What is needed to ride out the capital markets storm

R. Y. Narayanan | | Updated on: Mar 12, 2018

The week gone by was notable for two developments regarding the MF sector. One was the report by Crisil-S&P Dow Jones Indices on the performance of the MF sector in the past five years. The other was the observation on SEBI's steps to revive the MF industry by Quantum MF.

The Crisil-S&P DJI report brought to light that a majority of the actively managed equity mutual funds had underperformed their respective benchmark indices over the past five years ended June 2012.

The Quantum MF report, referring to the changes being proposed by SEBI, felt the steps would breathe some life into the industry that has not been able to mobilise savings from investors.

The issue is whether the investors are willing to put their hard earned money into the capital markets. The market witnessed a surge with the Sensex rising 337 points on Friday because of the Draghi effect after the ECB chief outlined readiness to buy unlimited quantity of bonds. But the crucial issue is what the German Federal Constitutional Court would pronounce on September 12 on the European Stability Mechanism or the permanent bailout fund and the fiscal pact for the euro.

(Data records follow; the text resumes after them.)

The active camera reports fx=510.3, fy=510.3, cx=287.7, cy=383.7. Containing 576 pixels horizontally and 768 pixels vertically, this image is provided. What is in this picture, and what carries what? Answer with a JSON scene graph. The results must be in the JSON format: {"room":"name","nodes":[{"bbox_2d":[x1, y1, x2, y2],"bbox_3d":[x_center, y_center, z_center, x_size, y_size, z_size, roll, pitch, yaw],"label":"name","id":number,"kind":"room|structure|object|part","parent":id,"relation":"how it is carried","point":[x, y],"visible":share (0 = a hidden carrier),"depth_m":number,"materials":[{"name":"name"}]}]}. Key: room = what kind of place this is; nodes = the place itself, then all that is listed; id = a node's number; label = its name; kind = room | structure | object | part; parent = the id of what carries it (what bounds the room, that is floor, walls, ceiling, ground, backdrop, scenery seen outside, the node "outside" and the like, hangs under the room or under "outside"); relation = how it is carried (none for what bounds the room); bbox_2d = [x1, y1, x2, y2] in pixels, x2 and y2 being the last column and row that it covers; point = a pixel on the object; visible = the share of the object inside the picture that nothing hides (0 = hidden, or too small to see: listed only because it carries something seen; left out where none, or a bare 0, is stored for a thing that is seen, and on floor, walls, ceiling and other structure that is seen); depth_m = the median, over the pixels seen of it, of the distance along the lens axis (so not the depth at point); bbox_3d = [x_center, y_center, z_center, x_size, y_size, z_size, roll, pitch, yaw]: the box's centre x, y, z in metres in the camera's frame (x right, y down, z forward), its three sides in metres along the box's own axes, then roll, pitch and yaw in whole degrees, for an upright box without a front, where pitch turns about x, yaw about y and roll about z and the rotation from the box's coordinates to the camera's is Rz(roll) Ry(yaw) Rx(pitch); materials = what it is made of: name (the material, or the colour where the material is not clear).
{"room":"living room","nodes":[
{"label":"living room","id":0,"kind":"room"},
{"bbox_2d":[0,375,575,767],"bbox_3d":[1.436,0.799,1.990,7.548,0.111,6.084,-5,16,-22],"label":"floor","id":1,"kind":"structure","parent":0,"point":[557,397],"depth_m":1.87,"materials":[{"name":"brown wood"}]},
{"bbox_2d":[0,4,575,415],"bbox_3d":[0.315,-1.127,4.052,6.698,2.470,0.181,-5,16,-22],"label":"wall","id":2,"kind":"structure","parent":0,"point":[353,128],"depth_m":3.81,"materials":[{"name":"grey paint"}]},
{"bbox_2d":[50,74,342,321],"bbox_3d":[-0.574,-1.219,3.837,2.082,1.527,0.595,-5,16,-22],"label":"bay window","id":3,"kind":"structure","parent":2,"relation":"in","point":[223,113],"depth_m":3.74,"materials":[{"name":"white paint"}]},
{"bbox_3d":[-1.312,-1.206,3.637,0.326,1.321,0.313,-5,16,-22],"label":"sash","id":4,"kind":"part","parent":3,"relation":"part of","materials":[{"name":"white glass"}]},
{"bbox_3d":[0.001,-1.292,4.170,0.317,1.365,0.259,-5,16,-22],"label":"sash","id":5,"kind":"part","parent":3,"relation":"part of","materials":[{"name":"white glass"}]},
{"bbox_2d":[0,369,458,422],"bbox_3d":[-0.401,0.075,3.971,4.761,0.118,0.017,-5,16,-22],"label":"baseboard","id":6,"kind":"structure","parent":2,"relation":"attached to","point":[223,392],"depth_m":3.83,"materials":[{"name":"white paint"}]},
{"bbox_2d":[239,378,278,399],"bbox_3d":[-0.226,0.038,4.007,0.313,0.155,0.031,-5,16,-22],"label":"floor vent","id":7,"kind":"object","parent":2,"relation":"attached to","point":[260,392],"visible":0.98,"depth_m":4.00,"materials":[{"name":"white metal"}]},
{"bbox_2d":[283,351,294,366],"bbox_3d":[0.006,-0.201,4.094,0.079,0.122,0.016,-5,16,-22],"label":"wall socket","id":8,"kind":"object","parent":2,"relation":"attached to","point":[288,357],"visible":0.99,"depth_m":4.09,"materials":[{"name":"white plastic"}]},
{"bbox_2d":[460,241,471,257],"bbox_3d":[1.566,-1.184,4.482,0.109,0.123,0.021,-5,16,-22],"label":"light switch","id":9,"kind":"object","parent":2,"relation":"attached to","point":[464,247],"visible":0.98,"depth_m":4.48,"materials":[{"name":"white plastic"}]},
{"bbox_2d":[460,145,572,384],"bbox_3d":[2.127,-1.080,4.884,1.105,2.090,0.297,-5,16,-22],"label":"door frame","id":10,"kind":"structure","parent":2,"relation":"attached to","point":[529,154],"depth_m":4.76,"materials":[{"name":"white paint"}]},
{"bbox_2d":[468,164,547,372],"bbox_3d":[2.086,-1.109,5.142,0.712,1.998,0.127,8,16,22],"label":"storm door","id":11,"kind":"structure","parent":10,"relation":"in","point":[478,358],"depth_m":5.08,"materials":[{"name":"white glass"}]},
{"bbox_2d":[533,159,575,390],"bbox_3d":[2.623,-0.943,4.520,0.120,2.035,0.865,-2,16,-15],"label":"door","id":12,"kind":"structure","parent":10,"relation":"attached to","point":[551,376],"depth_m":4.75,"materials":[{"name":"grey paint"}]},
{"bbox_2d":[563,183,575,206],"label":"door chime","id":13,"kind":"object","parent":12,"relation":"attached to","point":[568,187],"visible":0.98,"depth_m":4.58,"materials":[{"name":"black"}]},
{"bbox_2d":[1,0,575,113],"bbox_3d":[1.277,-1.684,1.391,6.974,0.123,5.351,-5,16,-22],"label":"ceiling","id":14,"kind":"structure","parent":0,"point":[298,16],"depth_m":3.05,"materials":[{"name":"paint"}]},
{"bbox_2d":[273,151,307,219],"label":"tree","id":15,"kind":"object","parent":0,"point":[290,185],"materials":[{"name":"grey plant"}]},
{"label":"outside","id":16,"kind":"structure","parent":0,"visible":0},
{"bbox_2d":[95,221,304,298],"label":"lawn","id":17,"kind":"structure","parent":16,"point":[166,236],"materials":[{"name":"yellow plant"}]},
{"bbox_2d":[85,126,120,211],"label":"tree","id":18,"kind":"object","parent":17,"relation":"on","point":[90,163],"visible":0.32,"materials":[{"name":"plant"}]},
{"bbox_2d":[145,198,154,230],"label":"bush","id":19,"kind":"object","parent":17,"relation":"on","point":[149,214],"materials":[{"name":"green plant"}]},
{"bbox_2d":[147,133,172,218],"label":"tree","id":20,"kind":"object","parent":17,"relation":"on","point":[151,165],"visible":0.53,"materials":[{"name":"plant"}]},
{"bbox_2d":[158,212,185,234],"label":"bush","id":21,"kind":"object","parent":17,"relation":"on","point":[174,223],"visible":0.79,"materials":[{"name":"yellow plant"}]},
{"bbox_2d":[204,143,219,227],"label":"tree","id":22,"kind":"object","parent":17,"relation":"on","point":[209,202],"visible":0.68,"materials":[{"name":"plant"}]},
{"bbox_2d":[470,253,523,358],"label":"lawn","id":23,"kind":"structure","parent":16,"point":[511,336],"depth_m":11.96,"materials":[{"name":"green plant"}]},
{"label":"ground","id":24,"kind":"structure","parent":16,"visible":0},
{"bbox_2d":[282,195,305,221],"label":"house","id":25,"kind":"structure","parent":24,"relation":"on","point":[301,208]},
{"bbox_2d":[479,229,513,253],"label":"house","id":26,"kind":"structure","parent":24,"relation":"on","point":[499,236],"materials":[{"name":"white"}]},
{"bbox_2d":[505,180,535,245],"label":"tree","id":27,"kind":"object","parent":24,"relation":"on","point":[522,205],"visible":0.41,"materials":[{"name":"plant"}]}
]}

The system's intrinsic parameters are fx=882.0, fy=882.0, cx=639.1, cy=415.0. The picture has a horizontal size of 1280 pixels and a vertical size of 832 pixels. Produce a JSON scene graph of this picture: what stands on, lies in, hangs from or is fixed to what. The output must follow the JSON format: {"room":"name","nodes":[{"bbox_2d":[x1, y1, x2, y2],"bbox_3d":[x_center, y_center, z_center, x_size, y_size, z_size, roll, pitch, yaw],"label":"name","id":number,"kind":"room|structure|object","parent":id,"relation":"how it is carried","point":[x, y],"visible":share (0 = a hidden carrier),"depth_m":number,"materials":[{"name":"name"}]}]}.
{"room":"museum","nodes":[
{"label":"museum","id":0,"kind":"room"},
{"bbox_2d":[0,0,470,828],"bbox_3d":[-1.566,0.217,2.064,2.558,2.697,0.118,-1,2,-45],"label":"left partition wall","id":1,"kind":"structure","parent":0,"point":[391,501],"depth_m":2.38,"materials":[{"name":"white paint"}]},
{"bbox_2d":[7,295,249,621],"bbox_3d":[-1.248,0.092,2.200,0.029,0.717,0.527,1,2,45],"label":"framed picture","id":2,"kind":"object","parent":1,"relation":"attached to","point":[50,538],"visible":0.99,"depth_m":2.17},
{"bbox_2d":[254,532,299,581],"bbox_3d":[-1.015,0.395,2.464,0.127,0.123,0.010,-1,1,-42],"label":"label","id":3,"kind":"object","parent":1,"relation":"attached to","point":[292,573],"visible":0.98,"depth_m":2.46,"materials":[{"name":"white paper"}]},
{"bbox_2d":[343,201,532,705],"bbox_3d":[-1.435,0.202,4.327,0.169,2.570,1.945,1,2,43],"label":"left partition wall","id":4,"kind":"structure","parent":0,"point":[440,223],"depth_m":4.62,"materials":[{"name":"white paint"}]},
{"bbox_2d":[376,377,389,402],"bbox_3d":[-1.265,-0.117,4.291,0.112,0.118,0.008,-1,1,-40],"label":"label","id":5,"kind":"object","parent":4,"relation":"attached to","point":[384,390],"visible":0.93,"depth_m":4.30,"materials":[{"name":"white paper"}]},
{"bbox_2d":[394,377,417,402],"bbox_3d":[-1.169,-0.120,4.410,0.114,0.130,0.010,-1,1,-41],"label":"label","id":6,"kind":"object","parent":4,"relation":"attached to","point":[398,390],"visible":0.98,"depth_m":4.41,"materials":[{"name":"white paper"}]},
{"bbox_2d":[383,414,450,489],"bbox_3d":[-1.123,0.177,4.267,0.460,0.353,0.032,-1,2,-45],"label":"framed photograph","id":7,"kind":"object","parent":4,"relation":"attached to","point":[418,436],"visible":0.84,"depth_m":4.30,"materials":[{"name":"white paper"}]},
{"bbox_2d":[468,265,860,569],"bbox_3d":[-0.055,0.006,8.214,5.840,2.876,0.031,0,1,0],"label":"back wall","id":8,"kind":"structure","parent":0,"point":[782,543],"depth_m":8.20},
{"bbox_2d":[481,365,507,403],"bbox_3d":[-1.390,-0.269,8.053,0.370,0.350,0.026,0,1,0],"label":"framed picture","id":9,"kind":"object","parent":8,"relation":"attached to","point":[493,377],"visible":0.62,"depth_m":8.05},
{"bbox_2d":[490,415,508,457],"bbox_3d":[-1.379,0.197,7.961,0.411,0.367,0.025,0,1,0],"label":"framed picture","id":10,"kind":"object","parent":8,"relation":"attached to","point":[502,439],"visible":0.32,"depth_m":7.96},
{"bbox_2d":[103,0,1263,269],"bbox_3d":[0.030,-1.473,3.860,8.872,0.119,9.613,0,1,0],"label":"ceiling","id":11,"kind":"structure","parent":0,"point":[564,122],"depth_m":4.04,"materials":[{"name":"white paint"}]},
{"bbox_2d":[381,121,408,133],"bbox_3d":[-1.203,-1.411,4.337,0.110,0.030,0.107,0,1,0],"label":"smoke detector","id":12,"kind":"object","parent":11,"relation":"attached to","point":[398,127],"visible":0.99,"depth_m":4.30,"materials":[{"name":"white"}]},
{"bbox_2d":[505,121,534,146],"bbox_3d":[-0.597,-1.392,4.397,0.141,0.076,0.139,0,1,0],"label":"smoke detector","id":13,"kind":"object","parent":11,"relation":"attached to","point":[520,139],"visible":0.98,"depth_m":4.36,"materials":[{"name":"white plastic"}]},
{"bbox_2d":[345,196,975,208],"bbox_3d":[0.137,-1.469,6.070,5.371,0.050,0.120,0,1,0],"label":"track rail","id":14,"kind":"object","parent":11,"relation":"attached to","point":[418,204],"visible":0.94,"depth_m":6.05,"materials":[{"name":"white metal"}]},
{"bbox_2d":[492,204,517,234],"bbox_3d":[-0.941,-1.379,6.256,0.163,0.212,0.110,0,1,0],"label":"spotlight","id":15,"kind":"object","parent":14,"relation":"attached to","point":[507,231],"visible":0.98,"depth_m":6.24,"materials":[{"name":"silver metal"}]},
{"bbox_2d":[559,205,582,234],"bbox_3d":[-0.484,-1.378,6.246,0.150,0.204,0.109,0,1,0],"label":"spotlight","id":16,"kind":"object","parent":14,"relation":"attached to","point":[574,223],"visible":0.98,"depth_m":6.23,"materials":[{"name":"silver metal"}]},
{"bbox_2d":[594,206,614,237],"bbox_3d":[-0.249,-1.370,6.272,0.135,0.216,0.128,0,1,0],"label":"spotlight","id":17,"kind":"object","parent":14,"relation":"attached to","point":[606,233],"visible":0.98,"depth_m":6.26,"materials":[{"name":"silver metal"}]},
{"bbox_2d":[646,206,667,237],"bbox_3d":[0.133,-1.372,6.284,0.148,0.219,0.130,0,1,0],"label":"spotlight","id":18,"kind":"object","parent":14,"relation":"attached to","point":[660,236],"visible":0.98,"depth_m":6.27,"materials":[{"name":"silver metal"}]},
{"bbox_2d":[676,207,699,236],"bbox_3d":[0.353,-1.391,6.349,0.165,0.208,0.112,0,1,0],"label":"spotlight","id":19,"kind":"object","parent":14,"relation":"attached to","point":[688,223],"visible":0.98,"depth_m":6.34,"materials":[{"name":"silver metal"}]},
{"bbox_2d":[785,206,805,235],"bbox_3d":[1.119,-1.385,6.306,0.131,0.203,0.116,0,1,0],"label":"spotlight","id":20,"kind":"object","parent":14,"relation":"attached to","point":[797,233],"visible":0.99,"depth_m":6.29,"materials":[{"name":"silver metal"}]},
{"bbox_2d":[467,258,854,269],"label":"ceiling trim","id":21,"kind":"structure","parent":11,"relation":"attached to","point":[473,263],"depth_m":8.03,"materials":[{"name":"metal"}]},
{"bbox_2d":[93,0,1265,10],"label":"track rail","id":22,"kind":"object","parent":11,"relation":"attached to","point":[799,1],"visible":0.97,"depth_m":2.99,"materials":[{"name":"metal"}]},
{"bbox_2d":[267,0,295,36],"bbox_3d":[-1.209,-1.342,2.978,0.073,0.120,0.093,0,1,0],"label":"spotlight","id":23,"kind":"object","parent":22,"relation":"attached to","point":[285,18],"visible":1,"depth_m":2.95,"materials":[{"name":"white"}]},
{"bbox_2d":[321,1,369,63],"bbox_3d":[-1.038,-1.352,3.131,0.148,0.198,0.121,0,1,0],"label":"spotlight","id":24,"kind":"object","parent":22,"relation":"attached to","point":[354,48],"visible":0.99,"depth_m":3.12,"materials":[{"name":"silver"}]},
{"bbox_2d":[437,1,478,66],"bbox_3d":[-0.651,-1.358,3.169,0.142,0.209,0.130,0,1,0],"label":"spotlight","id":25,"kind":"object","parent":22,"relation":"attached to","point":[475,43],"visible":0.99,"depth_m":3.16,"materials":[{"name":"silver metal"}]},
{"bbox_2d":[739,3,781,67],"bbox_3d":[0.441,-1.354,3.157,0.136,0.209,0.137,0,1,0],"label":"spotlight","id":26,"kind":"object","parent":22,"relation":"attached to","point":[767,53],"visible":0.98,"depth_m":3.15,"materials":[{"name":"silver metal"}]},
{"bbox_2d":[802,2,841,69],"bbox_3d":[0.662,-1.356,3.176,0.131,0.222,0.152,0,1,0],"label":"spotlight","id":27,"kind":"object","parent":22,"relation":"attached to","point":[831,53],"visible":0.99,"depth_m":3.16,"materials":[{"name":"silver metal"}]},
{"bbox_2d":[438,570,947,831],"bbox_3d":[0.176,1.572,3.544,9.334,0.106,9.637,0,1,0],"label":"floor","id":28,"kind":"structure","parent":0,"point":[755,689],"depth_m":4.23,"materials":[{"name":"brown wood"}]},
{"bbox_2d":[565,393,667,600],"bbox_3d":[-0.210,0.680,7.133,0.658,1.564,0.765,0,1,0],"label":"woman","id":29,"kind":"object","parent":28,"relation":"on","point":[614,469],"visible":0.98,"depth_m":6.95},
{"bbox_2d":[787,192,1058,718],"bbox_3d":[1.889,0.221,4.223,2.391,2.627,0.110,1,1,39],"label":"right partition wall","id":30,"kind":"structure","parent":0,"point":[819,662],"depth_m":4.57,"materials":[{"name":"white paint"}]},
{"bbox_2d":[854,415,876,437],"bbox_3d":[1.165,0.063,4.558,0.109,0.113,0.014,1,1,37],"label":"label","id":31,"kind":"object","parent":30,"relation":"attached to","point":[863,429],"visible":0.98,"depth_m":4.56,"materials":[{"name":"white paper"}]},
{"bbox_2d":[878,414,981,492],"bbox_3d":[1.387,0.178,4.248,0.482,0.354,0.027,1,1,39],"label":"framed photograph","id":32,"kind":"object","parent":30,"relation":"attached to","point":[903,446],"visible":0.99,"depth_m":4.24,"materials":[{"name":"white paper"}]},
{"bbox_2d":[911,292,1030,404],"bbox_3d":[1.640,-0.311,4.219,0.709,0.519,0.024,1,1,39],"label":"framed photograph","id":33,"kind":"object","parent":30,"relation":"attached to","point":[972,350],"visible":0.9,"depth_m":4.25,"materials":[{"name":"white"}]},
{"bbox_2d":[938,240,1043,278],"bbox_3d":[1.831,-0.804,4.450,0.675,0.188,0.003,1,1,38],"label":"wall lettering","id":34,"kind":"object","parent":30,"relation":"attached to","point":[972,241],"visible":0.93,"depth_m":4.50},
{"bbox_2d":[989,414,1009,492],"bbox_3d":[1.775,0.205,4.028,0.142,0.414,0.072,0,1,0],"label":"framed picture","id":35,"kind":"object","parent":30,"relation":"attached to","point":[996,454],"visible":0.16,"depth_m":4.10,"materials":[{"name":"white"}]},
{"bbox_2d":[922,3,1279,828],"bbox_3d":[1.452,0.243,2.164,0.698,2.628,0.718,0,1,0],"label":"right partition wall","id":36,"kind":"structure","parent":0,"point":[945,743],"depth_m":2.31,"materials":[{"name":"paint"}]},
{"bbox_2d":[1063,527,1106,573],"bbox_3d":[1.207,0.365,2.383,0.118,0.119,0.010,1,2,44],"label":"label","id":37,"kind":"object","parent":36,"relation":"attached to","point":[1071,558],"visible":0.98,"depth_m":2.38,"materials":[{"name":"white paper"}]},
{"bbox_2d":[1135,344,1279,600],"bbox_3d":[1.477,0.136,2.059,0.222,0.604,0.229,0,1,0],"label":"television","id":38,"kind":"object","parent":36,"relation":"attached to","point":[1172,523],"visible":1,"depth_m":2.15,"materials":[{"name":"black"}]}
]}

If the verdict goes against the German Government, there could be chaos on both the economic and political fronts that would spill beyond Germany’s borders.

The court would rule on an appeal that by endorsing the €500 billion ($610 billion) ESM and the fiscal pact (to enforce debt reductions), Germany will let go much of its sovereignty and power to decide what to do with taxpayers' money.

It is events such as these which are making capital market investors not to bet on the long term but live for every day.

In an interview to Business Line , S. Karthikeyan, Professor-Finance, Jansons School of Business, Coimbatore, said the reluctance to invest was not uniform across all investor segments. The experienced, who “stayed calm and stayed invested” across many market crisis in the recent past, have learnt from their experience. The inexperienced are investing since they have no fear. Only those with a little experience are fearful. But as the Indian economy has been on a growth path only for a decade or so their number is far higher.

On the steps that the Government should take to revive the economy, he said: “At this juncture, FDI in retail/insurance may be the last thing the investors need”. The Government should take steps to activate the economy such as diesel price hike, faster clearances of investment projects in power/coal sector. A falling GDP and increasing fiscal deficit was not a perfect recipe for drawing investments from both within and outside the country.

Asked whether the revival of the markets could precede that of the revival of the economy, Karthikeyan said “investment theories say like that” and it had happened in the past. If the fall was because of economic cycle, a reasonable prediction on recovery could be made. But the present scenario “is government made”. Inaction will lead to a wait till 2014. Election and a possibility of mandate are likely to bring scope for revival. It is the forward looking people (legendary investors) who will predict the revival of the economy.

On the dismal performance of a large number of even blue-chip MF schemes over a 1-5 year period with many falling even behind their benchmarks, Karthikeyan, who is also a Director in Coimbatore Capital Ltd, said this reflected the inexperience of the fund managers who failed to understand that “missing an opportunity is less insignificant than that of investing in a loser”. What holds good for investor was also “good for fund manager and fund houses” and they should realise they could not create non existent investment opportunities.

Responding to a question on what taxation measures the Government could take to revive the capital markets, he felt this would work when the real business was active. But the problem now was performance. The Government must promote investment culture and target non-investors. What was needed was cultivating the investment habit in the minds of the savers and the regulator, exchanges and the government must concentrate on training in `investment process than procedure’.

Karthikeyan, quizzed on what was preferable — a liquidity driven rally or that driven by fundamental strength of the economy, said “fundamentals-driven rally is preferred”.

Liquidity driven rally could not be avoided but much of the liquidity driven rally “may not sustain” and it was a “risky bet”. While some make money in that, investors must recognise that it “happened because of luck and boldness, not skill”.

There is “no reasonable alternative to the sound investment decisions in the long run”, he concluded.